### Aim of the task
Copy out, unchanged, everything from the line containing "Yorumlar kapalı" down to the last of the lines. Leave the pictures out of your answer.

*** Data in this exercise ***

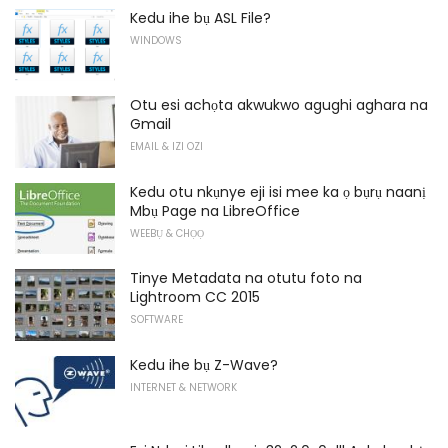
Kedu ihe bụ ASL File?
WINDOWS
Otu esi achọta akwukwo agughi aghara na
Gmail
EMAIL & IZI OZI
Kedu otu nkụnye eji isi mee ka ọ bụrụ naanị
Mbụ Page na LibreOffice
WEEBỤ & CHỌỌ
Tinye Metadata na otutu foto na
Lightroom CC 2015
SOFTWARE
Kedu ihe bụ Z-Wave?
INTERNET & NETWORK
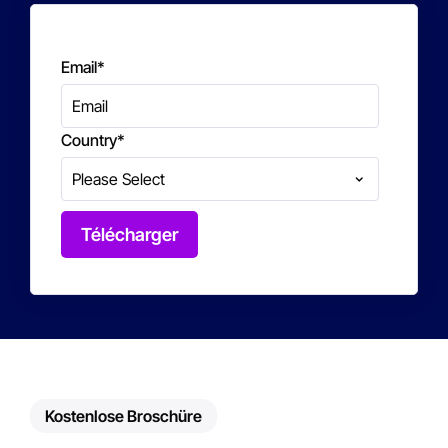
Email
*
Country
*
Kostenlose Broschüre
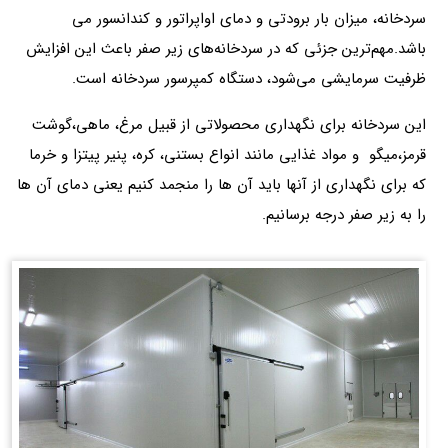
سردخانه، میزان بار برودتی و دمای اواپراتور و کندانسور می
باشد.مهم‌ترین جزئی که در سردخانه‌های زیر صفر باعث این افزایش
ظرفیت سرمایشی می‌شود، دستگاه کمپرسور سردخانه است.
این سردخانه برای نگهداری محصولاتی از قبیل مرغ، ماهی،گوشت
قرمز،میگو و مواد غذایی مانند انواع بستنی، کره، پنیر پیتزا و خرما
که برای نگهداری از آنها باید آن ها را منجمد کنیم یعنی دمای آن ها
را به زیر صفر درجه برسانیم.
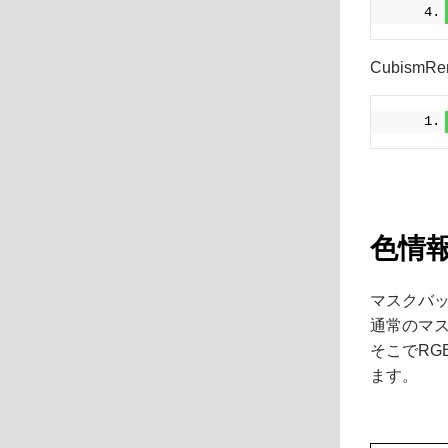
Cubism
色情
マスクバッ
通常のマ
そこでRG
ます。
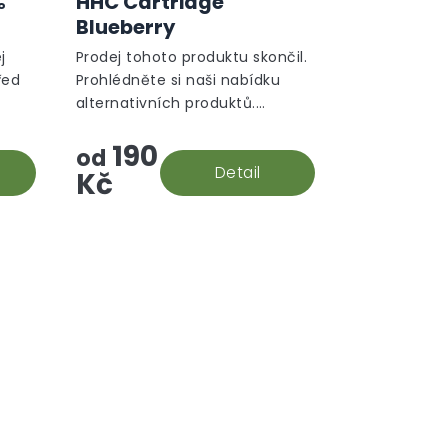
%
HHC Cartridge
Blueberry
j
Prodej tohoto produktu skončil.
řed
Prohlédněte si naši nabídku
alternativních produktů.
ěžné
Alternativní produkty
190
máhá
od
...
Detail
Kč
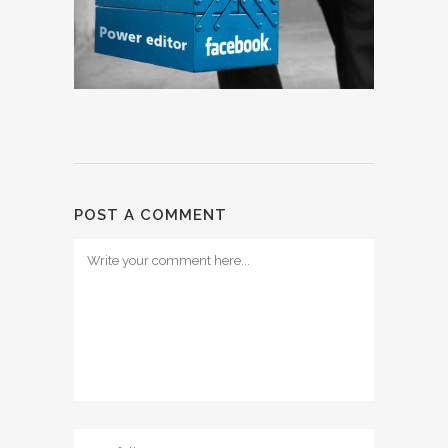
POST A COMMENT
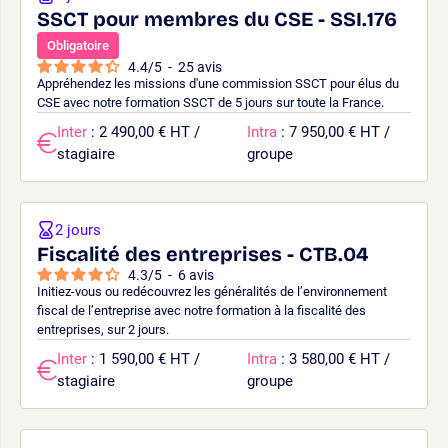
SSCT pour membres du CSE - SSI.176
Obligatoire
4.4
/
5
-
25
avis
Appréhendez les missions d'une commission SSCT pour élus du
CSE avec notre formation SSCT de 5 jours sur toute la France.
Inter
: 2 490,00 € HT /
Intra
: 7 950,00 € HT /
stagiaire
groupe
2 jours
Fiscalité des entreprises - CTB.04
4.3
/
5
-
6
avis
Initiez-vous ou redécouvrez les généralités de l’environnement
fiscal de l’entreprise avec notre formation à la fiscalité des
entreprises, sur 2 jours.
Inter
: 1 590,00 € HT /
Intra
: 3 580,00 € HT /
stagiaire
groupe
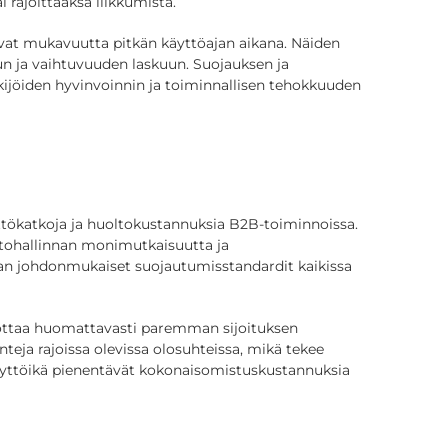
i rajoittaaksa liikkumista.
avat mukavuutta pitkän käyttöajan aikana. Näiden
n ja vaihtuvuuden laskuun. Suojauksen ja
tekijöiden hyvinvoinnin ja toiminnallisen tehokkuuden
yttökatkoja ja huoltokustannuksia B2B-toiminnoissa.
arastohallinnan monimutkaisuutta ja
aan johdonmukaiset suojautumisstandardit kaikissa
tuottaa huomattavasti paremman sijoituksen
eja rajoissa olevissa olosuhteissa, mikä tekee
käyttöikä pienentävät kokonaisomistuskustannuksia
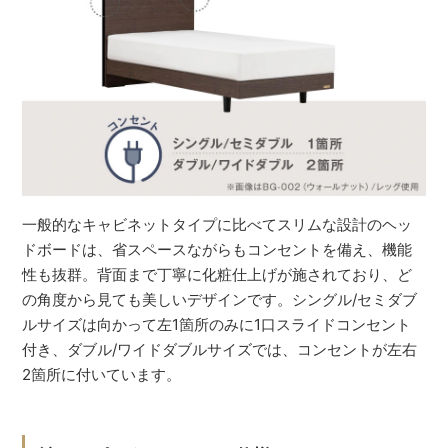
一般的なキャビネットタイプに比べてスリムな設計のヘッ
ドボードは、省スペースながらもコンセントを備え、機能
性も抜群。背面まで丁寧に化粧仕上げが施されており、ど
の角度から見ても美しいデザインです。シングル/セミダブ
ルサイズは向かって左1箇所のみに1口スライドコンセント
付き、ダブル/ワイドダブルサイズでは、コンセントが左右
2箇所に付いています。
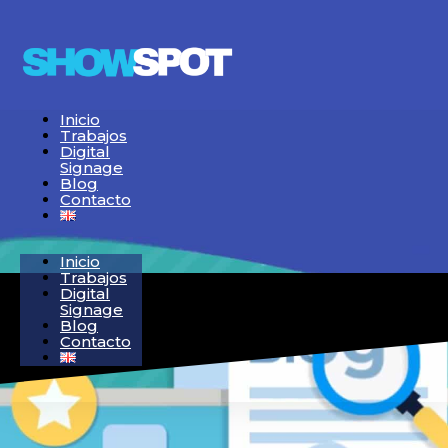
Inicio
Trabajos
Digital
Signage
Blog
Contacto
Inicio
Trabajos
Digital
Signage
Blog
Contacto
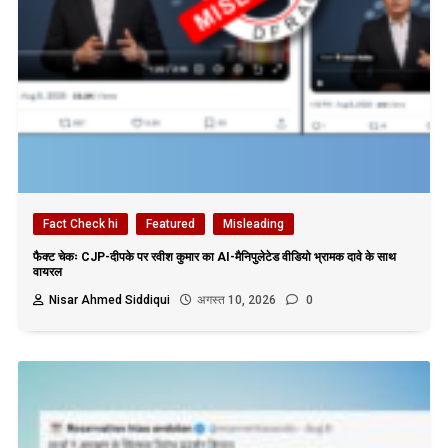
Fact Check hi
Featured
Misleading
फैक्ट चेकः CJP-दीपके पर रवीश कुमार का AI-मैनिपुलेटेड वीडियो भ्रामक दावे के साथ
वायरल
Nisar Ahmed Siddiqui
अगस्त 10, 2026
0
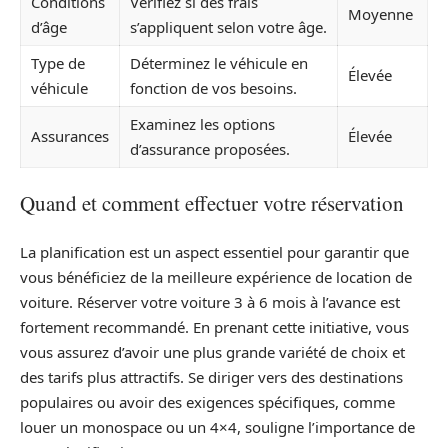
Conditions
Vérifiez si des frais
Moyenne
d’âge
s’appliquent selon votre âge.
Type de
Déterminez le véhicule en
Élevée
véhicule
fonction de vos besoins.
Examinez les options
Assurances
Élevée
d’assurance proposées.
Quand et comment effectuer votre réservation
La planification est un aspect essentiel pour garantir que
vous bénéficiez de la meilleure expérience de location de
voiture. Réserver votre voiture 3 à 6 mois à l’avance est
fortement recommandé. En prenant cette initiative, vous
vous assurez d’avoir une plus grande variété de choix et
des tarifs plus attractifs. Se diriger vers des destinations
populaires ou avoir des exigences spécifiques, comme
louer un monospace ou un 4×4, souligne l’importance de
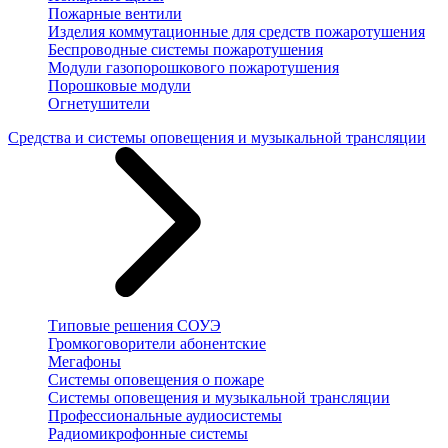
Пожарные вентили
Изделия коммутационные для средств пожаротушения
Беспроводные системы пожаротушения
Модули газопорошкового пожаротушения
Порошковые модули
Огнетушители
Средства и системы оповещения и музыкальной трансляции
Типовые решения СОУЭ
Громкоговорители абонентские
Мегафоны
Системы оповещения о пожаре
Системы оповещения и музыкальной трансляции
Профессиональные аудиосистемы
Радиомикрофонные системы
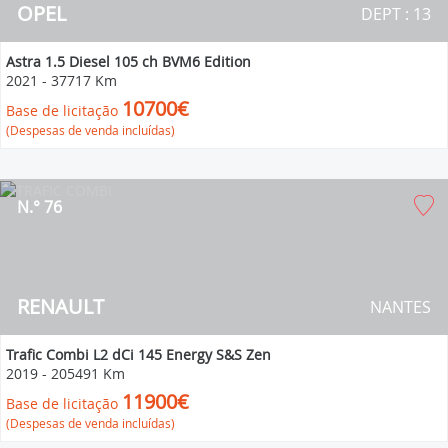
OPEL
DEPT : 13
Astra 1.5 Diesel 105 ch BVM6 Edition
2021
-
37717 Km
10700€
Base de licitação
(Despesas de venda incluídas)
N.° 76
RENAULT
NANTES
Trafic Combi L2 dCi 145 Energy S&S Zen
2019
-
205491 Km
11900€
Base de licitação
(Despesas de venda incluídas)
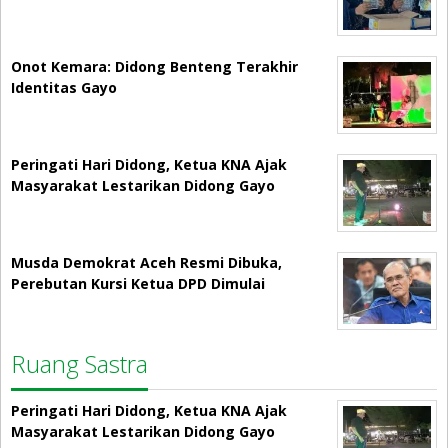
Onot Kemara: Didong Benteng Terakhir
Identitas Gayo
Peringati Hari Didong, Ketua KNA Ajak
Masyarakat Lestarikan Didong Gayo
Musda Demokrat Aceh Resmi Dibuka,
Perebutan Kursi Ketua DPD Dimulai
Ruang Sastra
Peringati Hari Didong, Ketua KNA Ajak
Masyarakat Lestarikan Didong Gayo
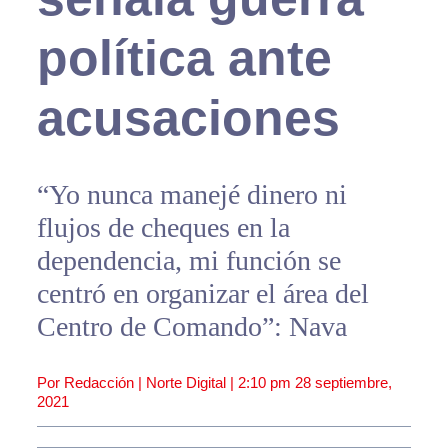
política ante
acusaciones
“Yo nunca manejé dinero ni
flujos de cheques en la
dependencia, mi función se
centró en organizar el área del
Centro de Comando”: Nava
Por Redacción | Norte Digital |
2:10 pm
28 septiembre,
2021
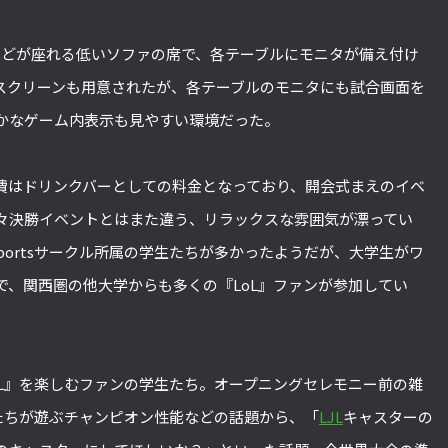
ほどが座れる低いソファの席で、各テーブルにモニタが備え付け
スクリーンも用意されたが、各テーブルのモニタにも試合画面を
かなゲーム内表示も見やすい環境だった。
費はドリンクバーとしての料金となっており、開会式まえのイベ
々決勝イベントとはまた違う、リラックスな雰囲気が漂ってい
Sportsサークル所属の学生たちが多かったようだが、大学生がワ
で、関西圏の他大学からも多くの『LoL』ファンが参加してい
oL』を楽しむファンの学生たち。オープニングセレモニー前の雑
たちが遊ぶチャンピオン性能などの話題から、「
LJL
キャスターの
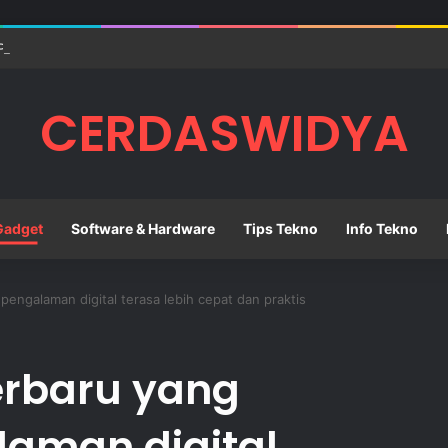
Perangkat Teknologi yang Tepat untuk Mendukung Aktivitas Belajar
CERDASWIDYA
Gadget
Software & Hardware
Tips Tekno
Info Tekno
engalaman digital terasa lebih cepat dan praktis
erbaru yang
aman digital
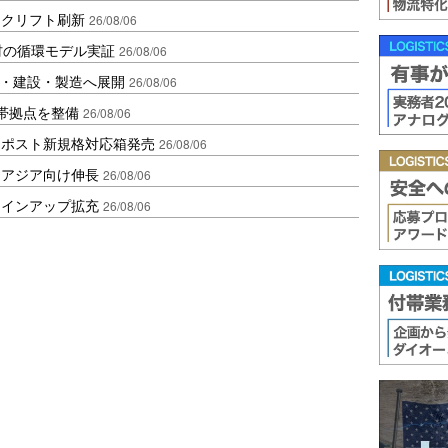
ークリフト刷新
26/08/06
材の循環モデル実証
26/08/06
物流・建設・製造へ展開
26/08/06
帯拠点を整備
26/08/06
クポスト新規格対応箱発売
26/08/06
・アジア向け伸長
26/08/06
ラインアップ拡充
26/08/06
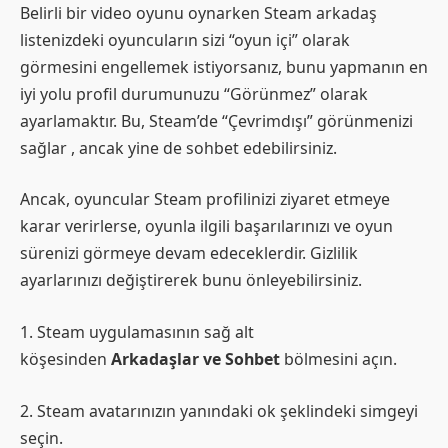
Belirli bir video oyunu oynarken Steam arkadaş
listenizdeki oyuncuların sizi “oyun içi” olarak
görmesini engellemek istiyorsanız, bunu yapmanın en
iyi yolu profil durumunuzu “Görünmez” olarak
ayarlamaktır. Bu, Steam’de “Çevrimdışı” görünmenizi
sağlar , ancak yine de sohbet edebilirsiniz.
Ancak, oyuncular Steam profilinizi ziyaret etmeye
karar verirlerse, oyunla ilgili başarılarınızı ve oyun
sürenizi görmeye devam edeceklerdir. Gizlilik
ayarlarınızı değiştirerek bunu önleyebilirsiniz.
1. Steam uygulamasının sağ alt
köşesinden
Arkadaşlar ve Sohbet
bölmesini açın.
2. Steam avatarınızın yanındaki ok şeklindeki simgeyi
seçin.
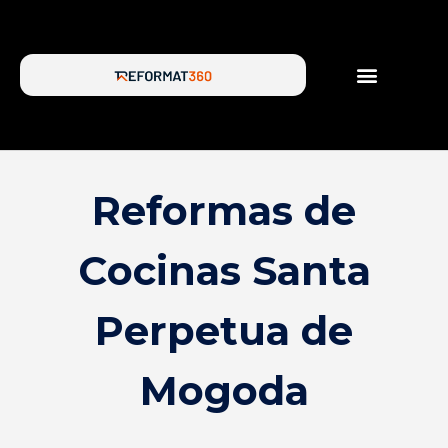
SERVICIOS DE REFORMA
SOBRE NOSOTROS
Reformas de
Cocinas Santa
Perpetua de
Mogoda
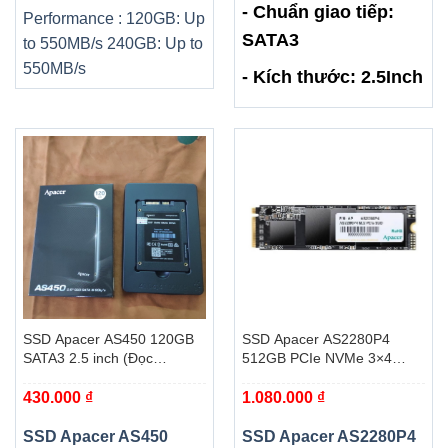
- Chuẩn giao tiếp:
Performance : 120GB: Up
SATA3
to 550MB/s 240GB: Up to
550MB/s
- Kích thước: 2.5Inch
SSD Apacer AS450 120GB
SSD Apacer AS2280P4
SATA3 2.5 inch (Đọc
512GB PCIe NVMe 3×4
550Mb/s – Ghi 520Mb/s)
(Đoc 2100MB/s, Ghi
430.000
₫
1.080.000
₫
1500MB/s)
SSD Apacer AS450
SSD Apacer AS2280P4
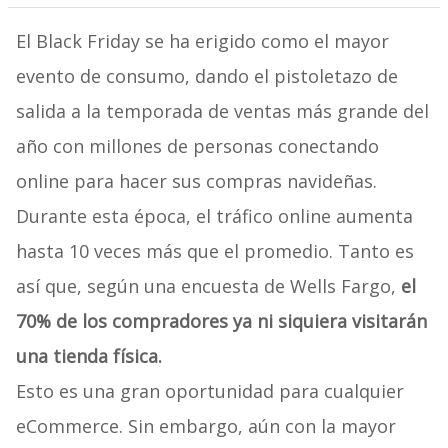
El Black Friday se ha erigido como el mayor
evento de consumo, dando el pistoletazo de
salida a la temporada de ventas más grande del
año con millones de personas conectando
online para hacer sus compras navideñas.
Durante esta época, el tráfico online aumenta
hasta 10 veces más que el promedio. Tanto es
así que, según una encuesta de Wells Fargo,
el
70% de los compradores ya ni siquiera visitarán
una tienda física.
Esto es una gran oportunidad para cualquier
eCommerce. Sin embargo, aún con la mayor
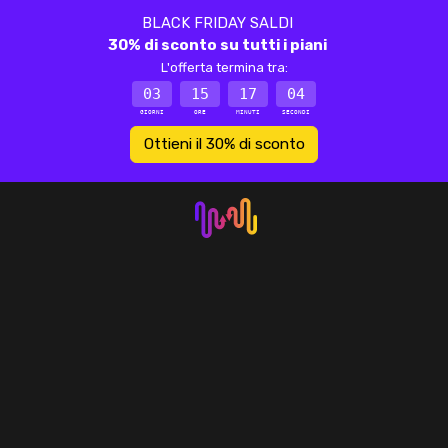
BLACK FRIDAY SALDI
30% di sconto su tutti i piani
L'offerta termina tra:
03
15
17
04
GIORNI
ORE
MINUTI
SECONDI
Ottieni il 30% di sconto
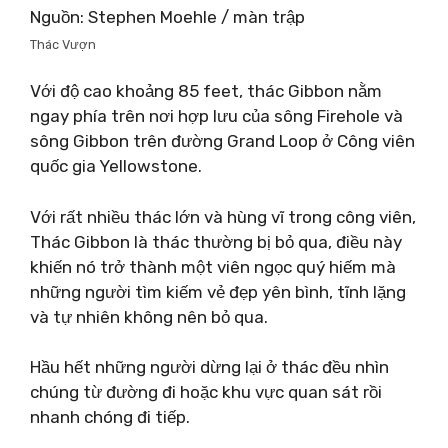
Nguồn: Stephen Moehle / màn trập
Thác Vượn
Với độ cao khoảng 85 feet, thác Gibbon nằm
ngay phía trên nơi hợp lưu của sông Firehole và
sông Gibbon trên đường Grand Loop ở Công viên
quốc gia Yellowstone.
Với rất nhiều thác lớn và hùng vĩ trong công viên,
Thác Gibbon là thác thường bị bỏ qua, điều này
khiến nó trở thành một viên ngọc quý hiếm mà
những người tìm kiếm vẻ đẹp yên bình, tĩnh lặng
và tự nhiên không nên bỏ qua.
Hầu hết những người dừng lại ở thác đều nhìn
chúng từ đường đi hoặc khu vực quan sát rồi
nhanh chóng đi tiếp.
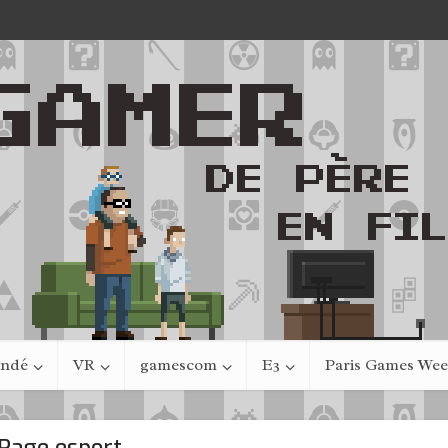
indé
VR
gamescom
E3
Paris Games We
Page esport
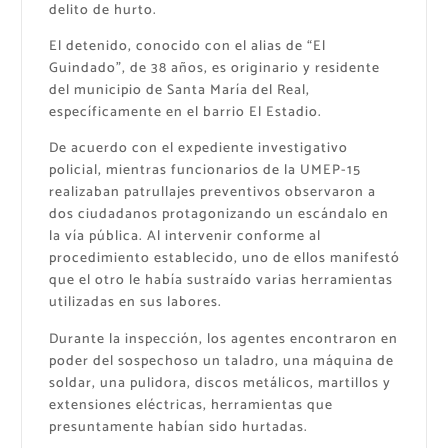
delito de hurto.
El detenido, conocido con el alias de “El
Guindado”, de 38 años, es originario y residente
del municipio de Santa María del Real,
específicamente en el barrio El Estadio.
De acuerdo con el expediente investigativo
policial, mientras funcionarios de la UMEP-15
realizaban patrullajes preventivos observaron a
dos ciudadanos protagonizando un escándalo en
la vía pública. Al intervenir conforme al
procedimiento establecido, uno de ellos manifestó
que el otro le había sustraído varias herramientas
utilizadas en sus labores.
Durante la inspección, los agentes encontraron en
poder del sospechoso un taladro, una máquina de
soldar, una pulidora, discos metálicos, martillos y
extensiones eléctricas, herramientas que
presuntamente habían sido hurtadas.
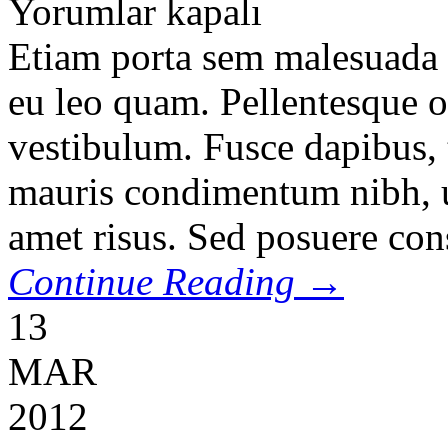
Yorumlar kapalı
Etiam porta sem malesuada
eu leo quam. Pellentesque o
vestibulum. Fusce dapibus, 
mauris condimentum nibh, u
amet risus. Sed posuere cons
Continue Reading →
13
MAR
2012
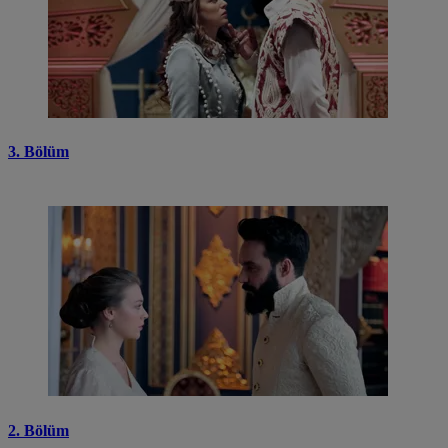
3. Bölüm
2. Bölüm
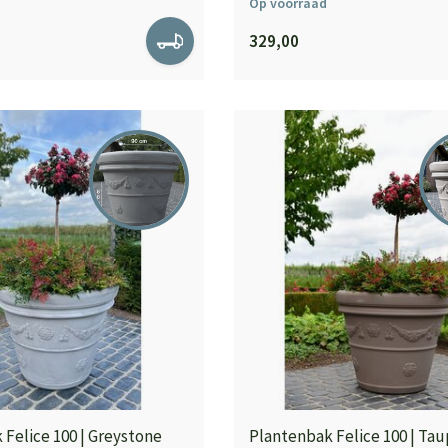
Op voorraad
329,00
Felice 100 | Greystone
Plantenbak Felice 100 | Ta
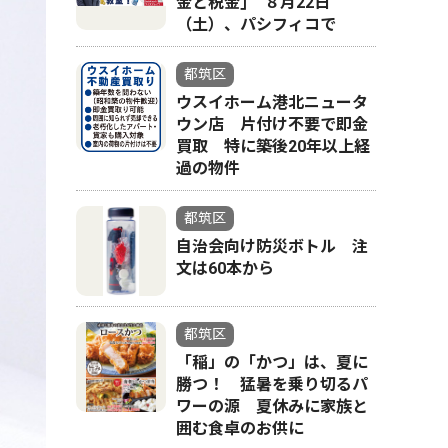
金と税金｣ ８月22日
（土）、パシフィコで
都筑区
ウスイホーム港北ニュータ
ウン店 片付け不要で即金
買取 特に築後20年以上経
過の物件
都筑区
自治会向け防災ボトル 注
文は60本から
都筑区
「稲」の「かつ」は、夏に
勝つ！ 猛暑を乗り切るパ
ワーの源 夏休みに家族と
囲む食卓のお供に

*** End of Data in this exercise ***

### Output below
Yorumlar kapalı
Etiam porta sem malesuada
eu leo quam. Pellentesque o
vestibulum. Fusce dapibus, 
mauris condimentum nibh, u
amet risus. Sed posuere cons
Continue Reading →
13
MAR
2012
3. Bölüm
2. Bölüm
Op voorraad
329,00
Felice 100 | Greystone
Plantenbak Felice 100 | Ta
金と税金｣ ８月22日
（土）、パシフィコで
都筑区
ウスイホーム港北ニュータ
ウン店 片付け不要で即金
買取 特に築後20年以上経
過の物件
都筑区
自治会向け防災ボトル 注
文は60本から
都筑区
「稲」の「かつ」は、夏に
勝つ！ 猛暑を乗り切るパ
ワーの源 夏休みに家族と
囲む食卓のお供に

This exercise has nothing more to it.